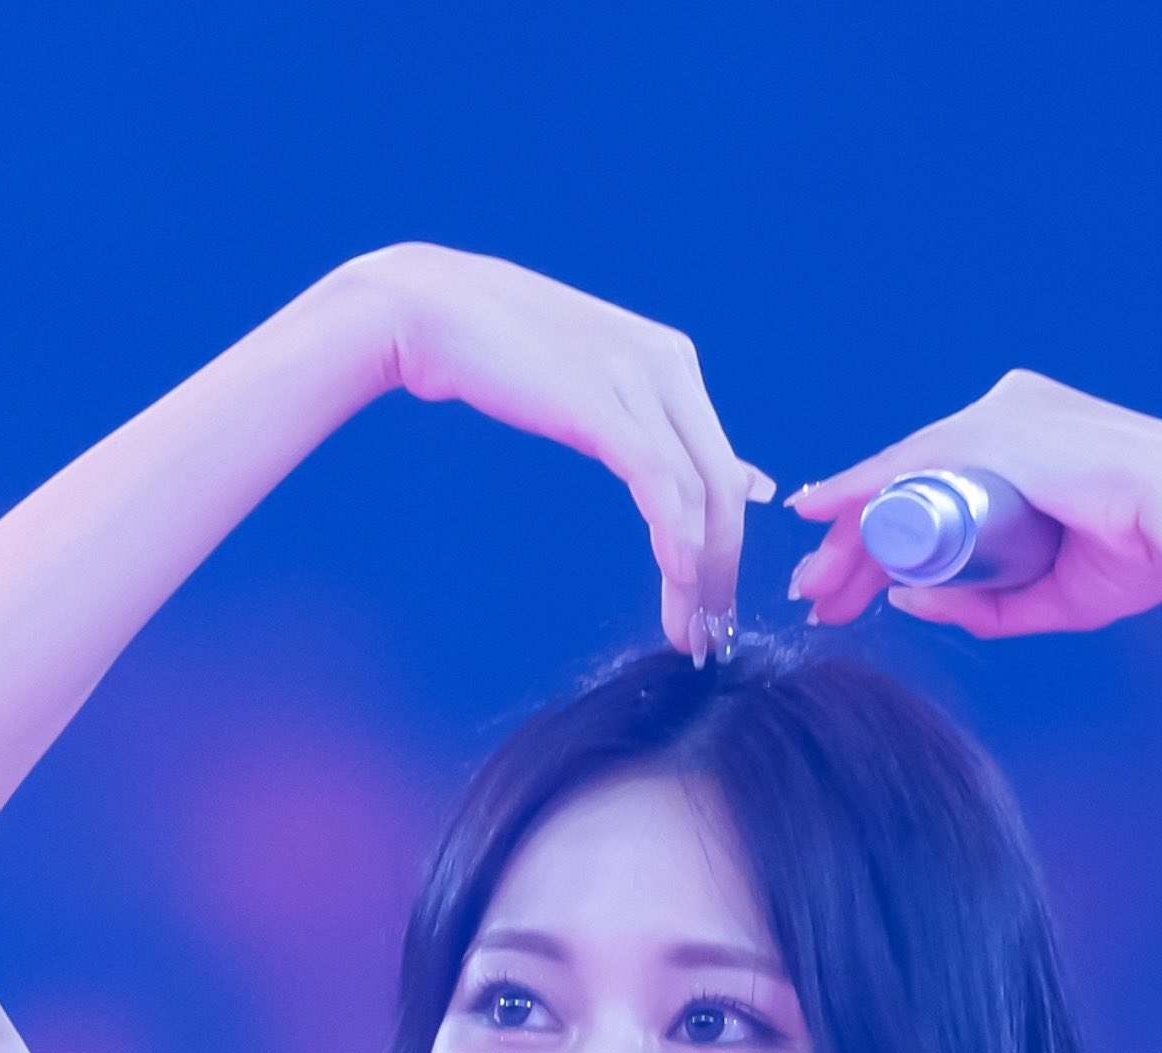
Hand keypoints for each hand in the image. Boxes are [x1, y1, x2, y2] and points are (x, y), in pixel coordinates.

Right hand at [366, 243, 774, 660]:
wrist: (433, 309)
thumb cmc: (502, 354)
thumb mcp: (596, 388)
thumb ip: (653, 430)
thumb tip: (728, 476)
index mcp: (674, 364)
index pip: (722, 468)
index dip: (727, 545)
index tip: (712, 603)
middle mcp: (669, 367)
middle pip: (722, 488)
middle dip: (721, 572)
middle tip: (708, 634)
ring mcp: (637, 380)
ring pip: (697, 493)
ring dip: (696, 573)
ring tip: (687, 630)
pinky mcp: (599, 401)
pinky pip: (656, 479)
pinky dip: (673, 535)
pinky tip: (677, 577)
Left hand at [785, 371, 1161, 637]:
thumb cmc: (1140, 550)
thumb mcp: (1044, 590)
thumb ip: (981, 601)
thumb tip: (909, 602)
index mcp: (1024, 448)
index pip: (936, 497)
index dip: (886, 545)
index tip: (851, 587)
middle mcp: (1002, 420)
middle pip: (907, 490)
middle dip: (854, 549)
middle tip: (816, 595)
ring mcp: (992, 418)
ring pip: (897, 482)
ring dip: (848, 537)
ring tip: (812, 585)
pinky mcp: (984, 429)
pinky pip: (902, 464)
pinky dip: (856, 489)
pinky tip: (817, 513)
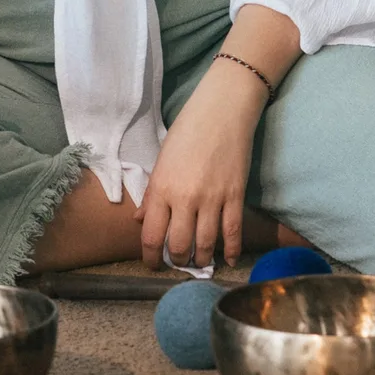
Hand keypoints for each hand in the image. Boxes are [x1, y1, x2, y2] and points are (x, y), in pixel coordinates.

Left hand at [138, 65, 266, 268]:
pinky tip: (227, 260)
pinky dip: (230, 251)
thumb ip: (152, 194)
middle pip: (179, 246)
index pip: (151, 235)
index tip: (152, 263)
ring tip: (199, 262)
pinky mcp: (235, 196)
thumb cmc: (187, 132)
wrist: (222, 111)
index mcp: (162, 189)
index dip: (150, 257)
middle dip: (177, 261)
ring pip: (206, 244)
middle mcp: (185, 199)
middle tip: (177, 263)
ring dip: (201, 259)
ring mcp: (213, 199)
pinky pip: (233, 232)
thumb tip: (139, 219)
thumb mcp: (162, 161)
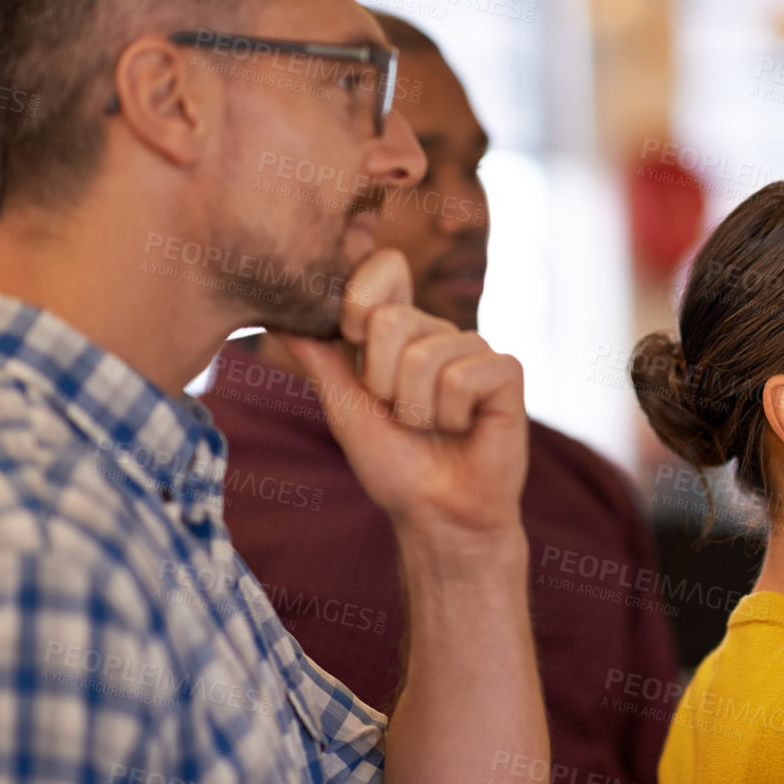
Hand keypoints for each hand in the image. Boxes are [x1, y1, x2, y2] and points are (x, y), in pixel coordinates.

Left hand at [273, 249, 527, 541]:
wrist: (438, 514)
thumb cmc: (395, 465)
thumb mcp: (344, 408)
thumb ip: (320, 359)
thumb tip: (277, 316)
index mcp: (400, 332)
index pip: (384, 269)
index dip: (362, 297)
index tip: (355, 341)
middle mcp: (438, 332)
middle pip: (392, 320)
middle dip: (383, 383)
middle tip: (403, 414)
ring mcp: (475, 349)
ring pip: (425, 357)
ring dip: (418, 410)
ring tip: (433, 428)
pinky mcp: (506, 372)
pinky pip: (462, 377)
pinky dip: (451, 416)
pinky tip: (465, 428)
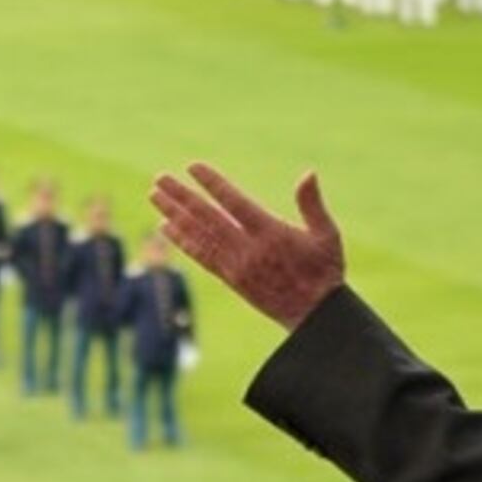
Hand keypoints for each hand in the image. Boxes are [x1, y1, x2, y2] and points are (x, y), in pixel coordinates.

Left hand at [149, 163, 344, 330]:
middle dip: (182, 196)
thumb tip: (308, 173)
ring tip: (155, 195)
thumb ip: (312, 204)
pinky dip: (182, 241)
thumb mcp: (327, 235)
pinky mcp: (231, 279)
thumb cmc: (325, 270)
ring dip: (175, 214)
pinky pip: (202, 257)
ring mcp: (237, 266)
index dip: (213, 184)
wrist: (315, 314)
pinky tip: (166, 228)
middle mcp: (248, 250)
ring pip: (199, 236)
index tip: (193, 167)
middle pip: (208, 218)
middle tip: (160, 178)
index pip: (235, 203)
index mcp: (271, 234)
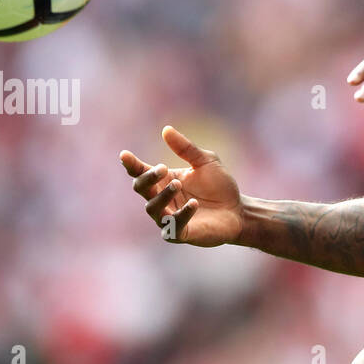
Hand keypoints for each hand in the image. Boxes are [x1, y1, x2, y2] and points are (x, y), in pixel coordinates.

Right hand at [119, 126, 242, 246]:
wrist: (238, 210)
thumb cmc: (220, 186)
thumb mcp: (206, 161)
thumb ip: (186, 148)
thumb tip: (166, 130)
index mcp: (164, 181)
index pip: (141, 172)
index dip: (131, 164)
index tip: (125, 155)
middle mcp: (162, 199)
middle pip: (141, 189)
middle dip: (148, 178)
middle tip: (162, 169)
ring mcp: (168, 218)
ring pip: (153, 208)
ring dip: (163, 195)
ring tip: (178, 184)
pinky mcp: (181, 234)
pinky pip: (173, 226)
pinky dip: (181, 214)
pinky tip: (194, 204)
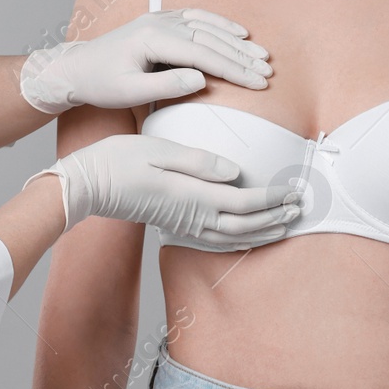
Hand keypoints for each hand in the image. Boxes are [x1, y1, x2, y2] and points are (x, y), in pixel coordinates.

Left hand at [19, 8, 272, 113]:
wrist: (76, 68)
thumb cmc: (100, 84)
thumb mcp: (129, 93)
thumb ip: (166, 86)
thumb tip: (201, 79)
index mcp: (153, 38)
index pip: (203, 54)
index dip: (233, 68)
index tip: (257, 82)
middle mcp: (159, 22)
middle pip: (210, 38)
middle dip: (242, 56)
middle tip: (267, 72)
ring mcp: (160, 19)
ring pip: (207, 26)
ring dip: (237, 40)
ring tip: (261, 55)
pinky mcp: (161, 21)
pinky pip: (197, 18)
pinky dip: (220, 24)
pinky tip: (238, 32)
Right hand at [22, 134, 300, 247]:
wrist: (86, 185)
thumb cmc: (117, 161)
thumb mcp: (157, 148)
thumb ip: (198, 161)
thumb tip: (235, 171)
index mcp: (189, 195)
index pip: (243, 203)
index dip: (273, 199)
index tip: (294, 190)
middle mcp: (190, 216)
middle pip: (244, 225)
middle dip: (276, 218)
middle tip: (301, 206)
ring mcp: (181, 224)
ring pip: (232, 237)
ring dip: (263, 232)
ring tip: (285, 223)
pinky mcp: (174, 225)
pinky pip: (214, 240)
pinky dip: (238, 240)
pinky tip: (248, 236)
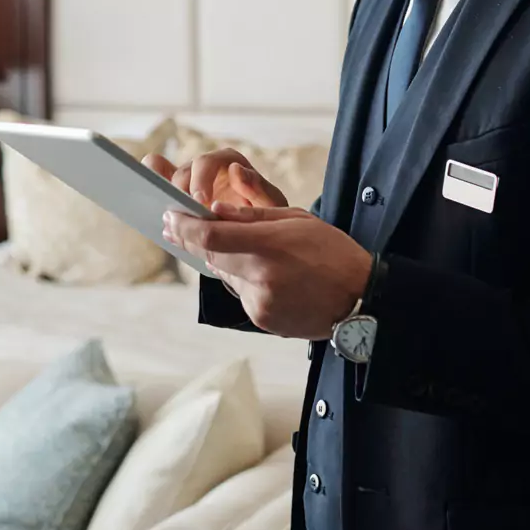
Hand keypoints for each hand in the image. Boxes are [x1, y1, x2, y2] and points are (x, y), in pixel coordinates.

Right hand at [142, 148, 288, 211]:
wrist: (256, 232)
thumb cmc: (265, 214)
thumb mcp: (271, 204)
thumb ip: (259, 189)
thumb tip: (236, 170)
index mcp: (228, 161)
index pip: (207, 162)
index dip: (200, 181)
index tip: (200, 203)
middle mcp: (206, 166)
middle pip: (183, 171)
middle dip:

# # # # # # #

Work to complete:
Omit all pictures while transcribing the entries verbatim.

Answer space:
Hand keypoints for each hand in the image. Boxes are [x1, y1, x2, y2] and points are (x, y), in pixel coordinates.

Right hand at [366, 243, 774, 660]:
wrist: (433, 309)
thumb cmc: (502, 354)
thumb mcp: (596, 388)
thumb ip: (653, 430)
thumb tip: (728, 476)
index mcp: (674, 364)
index pip: (722, 468)
index dip: (727, 545)
index tip: (712, 603)
middle mcp: (669, 367)
middle pip: (722, 488)
middle dip: (721, 572)
middle tip: (708, 634)
ring mcp: (637, 380)
ring pip: (697, 493)
ring dip: (696, 573)
ring tip: (687, 630)
pinky mcp: (599, 401)
pinky pip: (656, 479)
pinky dip: (673, 535)
pinky tip: (677, 577)
Left hand at [785, 371, 1161, 637]:
thumb cmc: (1140, 550)
thumb mcp: (1044, 590)
thumb ip: (981, 601)
thumb tip: (909, 602)
index mcp: (1024, 448)
index pip: (936, 497)
index dip: (886, 545)
index tip: (851, 587)
middle mcp: (1002, 420)
middle pip: (907, 490)
middle dip: (854, 549)
middle tip: (816, 595)
ring mcp: (992, 418)
ring pip: (897, 482)
ring dip: (848, 537)
ring tip: (812, 585)
pinky mcp: (984, 429)
pinky pip: (902, 464)
pinky dip: (856, 489)
pinky tip: (817, 513)
Hand keypoints for each hand in the image. Boxes are [x1, y1, x2, y2] and points are (x, y), in pixel coordinates.

Left hand at [138, 65, 266, 268]:
pinky tip: (227, 260)
pinky dip: (230, 251)
thumb ip: (152, 194)
middle pip: (179, 246)
index pip: (151, 235)
index tip: (152, 263)
ring tip: (199, 262)
pinky mcp: (235, 196)
thumb cmc: (187, 132)
wrist: (222, 111)
index mcp: (162, 189)
index dip: (150, 257)
middle dip: (177, 261)
ring pip: (206, 244)
middle mcp: (185, 199)
middle tip: (177, 263)
ring dip: (201, 259)
ring mcp: (213, 199)
pinky pip: (233, 232)
thumb tip: (139, 219)
thumb mcp: (162, 161)
Hand keypoints for each hand in the image. Boxes are [x1, y1, x2, y2] and points are (x, y), in pixel coordinates.

Left hand at [273, 249, 527, 541]:
wrist: (438, 514)
thumb cmc: (395, 465)
thumb mcp: (344, 408)
thumb ip: (320, 359)
thumb tip: (277, 316)
index mcp: (400, 332)
index pip: (384, 269)
index dip: (362, 297)
index tip: (355, 341)
middle mcp: (438, 332)
middle pip: (392, 320)
middle dip: (383, 383)
middle tip: (403, 414)
ring mcp: (475, 349)
ring pip: (425, 357)
ring dip: (418, 410)
ring tip: (433, 428)
pinky mcp: (506, 372)
pinky pip: (462, 377)
pinky dip: (451, 416)
pinky tip: (465, 428)
Hand keypoints for each hand in the image. Boxes are [x1, y1, x2, y2] and points are (x, y), in pixel coordinates.

Left hand at [149, 163, 344, 330]:
middle dip: (182, 196)
thumb tip: (308, 173)
ring tip: (155, 195)
thumb ip: (312, 204)
pinky dip: (182, 241)
thumb mcp: (327, 235)
pinky mcp: (231, 279)
thumb cmc: (325, 270)
ring dip: (175, 214)
pinky pip: (202, 257)
ring mcp: (237, 266)
index dip: (213, 184)
wrist: (315, 314)
pinky tip: (166, 228)
middle mcp: (248, 250)
ring pip: (199, 236)
index tip: (193, 167)
middle pip: (208, 218)
middle tip: (160, 178)
index pip: (235, 203)
index mcp: (271, 234)
Hand keypoints for each hand in the image. Boxes are [x1, y1, x2, y2] and points are (x, y), in pixel coordinates.

Right hand at [119, 126, 242, 246]:
wrist: (238, 210)
thumb cmc: (220, 186)
thumb mcp: (206, 161)
thumb ip: (186, 148)
thumb tip: (166, 130)
index mcp: (164, 181)
index pip: (141, 172)
index dip: (131, 164)
index tip: (125, 155)
middle mcp: (162, 199)
middle pip: (141, 189)
middle dip: (148, 178)
middle tip: (162, 169)
ring mcp: (168, 218)
ring pip: (153, 208)
ring dip: (163, 195)
ring tip: (178, 184)
pinky mcp: (181, 234)
pinky pip: (173, 226)
pinky dip: (181, 214)
pinky tip: (194, 204)
Hand keypoints for each hand in the image. Boxes are [x1, y1, x2, y2] and points are (x, y), in pixel coordinates.

Left hand at [19, 8, 272, 113]:
wrist: (76, 68)
thumb cmc: (100, 84)
thumb mcp: (129, 93)
thumb ip: (166, 86)
thumb tip: (201, 79)
index mcp: (153, 38)
index pip: (203, 54)
index dip: (233, 68)
index tip: (257, 82)
middle mcp: (159, 22)
middle pip: (210, 38)
middle dip: (242, 56)
middle tip: (267, 72)
ring mcp: (160, 19)
ring pip: (207, 26)
ring dip: (237, 40)
ring tip: (261, 55)
pinky mcp: (161, 21)
pinky pip: (197, 18)
pinky dip: (220, 24)
pinky tip: (238, 32)
Right hand at [22, 134, 300, 247]:
wrist: (86, 185)
thumb cmc: (117, 161)
thumb mcp: (157, 148)
thumb ip: (198, 161)
thumb tip: (235, 171)
index mcp: (189, 195)
index pip: (243, 203)
index dip: (273, 199)
index tip: (294, 190)
middle mcp: (190, 216)
middle pip: (244, 225)
middle dip: (276, 218)
middle tip: (301, 206)
ring mcp: (181, 224)
ring pip: (232, 237)
ring dip: (263, 232)
ring tip: (285, 223)
pinky mcp: (174, 225)
pinky pip: (214, 240)
pinky dip: (238, 240)
pinky tip: (248, 236)
Hand keypoints for each hand in the image. Boxes are [x1, y1, x2, y2] and points are (x, y), in pixel coordinates.

Right hand at [142, 148, 288, 211]:
wrist: (256, 232)
thumb cmc: (265, 214)
thumb mcp: (271, 204)
thumb ip: (259, 189)
thumb tip: (236, 170)
index mcp: (228, 161)
index pip: (207, 162)
index dip: (200, 181)
index tip: (200, 203)
middle mcp: (206, 166)
middle pip: (183, 171)
middle dip:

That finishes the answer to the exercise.